Zum Zeitpunkt der Befragungen im Herbst 2016 hielten sich in Libyen offiziell rund 256.000 Migranten und Flüchtlinge auf. Davon waren 30.803 Frauen und 23.102 Kinder - ein Drittel dieser Kinder waren unbegleitet und besonders schutzlos. Die Dunkelziffer wird jedoch dreimal so hoch geschätzt. Bei dem Versuch, von Libyen über das Mittelmeer nach Italien zu kommen, starben im vergangenen Jahr mindestens 4.570 Menschen - das ist jede 40. Person. UNICEF schätzt, dass mindestens 700 Kinder unter den Opfern waren.

"Die zentrale Mittelmeerroute ist heute ein voll und ganz kriminalisiertes Geschäft auf Kosten von Kindern und Frauen. Die Schmuggler und Menschenhändler gewinnen. Dies passiert, weil es keine sichere und legale Alternativen gibt. Es ist an der Zeit, dass die internationale Gemeinschaft dieses Thema angeht und insbesondere den Schutz der Kinder auf dieser Reise verbessert", schreibt Justin Forsyth, stellvertretender Exekutivdirektor von UNICEF in dem heute vorgestellten Bericht."

Als Schlussfolgerung aus dem Report appelliert UNICEF an die Regierungen und an die Europäische Union sechs Kernpunkte zum Schutz von Kindern auf der Flucht und in der Migration umzusetzen:
- Geflüchtete und migrierte Kinder, insbesondere unbegleitete Kinder, müssen vor Gewalt und Ausbeutung geschützt werden.
- Die Inhaftierung von Kindern aufgrund ihres Aufenthaltsstatus muss aufhören.
- Die Wahrung der Familieneinheit ist der beste Weg, Kinder zu schützen und ihnen einen sicheren rechtlichen Status zu geben.

◇ ◇ ◇ ◇ ◇

■ Aufgabenstellung
Geben Sie den vorliegenden Text von „Zum Zeitpunkt der“ bis „den Opfern waren.“ erneut aus und ersetzen Sie dabei „Menschen“ durch „Personen“.

■ Extrahiertes Material

◇ ◇ ◇ ◇ ◇

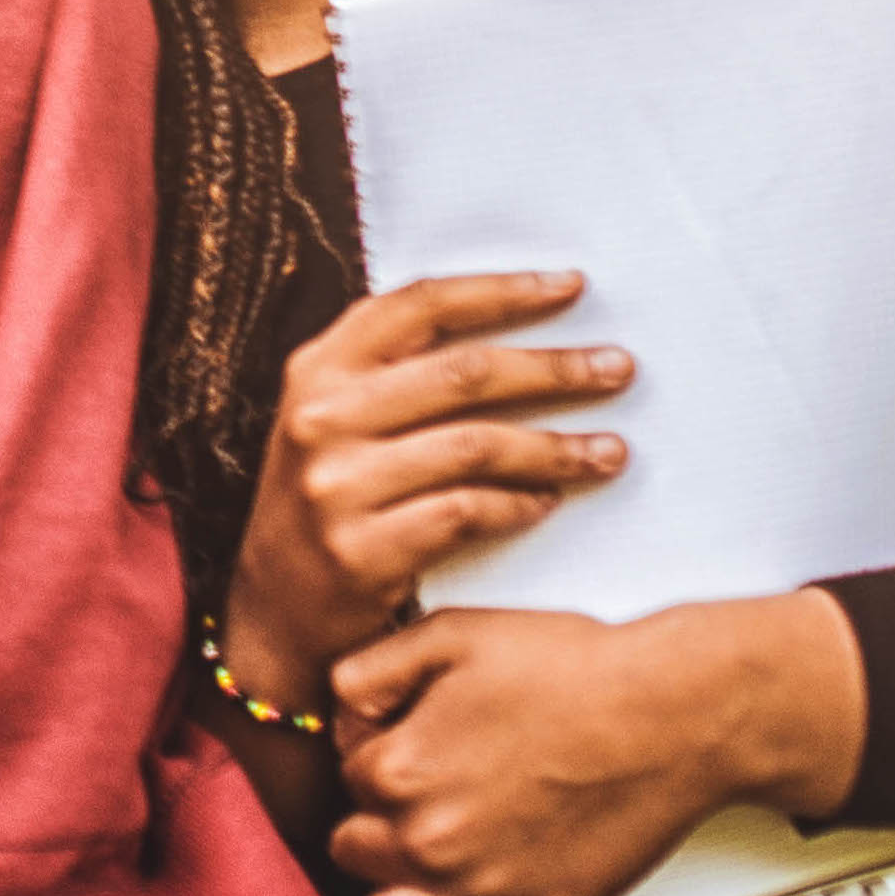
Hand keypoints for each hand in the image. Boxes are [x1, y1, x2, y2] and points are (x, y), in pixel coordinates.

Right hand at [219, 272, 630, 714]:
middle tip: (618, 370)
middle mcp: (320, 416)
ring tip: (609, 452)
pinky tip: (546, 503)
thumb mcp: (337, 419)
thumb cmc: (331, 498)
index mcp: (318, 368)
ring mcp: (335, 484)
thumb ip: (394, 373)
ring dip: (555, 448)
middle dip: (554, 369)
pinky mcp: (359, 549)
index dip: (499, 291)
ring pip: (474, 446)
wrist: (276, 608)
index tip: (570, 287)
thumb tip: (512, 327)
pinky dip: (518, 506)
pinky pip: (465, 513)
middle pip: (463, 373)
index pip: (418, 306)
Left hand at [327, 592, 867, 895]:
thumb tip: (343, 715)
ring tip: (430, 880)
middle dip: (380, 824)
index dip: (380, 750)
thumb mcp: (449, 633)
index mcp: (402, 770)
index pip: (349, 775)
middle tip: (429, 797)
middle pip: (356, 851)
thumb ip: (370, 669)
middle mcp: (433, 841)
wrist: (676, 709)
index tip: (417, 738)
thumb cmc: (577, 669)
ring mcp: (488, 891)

◇ ◇ ◇ ◇ ◇

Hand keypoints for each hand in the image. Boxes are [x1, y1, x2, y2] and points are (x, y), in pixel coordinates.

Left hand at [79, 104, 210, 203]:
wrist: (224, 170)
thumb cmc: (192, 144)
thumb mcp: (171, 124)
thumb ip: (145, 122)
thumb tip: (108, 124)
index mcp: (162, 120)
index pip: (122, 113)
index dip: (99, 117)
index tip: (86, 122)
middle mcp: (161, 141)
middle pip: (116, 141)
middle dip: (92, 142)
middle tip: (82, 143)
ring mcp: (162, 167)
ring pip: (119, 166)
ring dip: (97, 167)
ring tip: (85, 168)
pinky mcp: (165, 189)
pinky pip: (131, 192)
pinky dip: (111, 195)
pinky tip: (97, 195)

◇ ◇ ◇ ◇ ◇

■ Lösung
Zum Zeitpunkt der Befragungen im Herbst 2016 hielten sich in Libyen offiziell rund 256.000 Migranten und Flüchtlinge auf. Davon waren 30.803 Frauen und 23.102 Kinder - ein Drittel dieser Kinder waren unbegleitet und besonders schutzlos. Die Dunkelziffer wird jedoch dreimal so hoch geschätzt. Bei dem Versuch, von Libyen über das Mittelmeer nach Italien zu kommen, starben im vergangenen Jahr mindestens 4.570 Personen - das ist jede 40. Person. UNICEF schätzt, dass mindestens 700 Kinder unter den Opfern waren.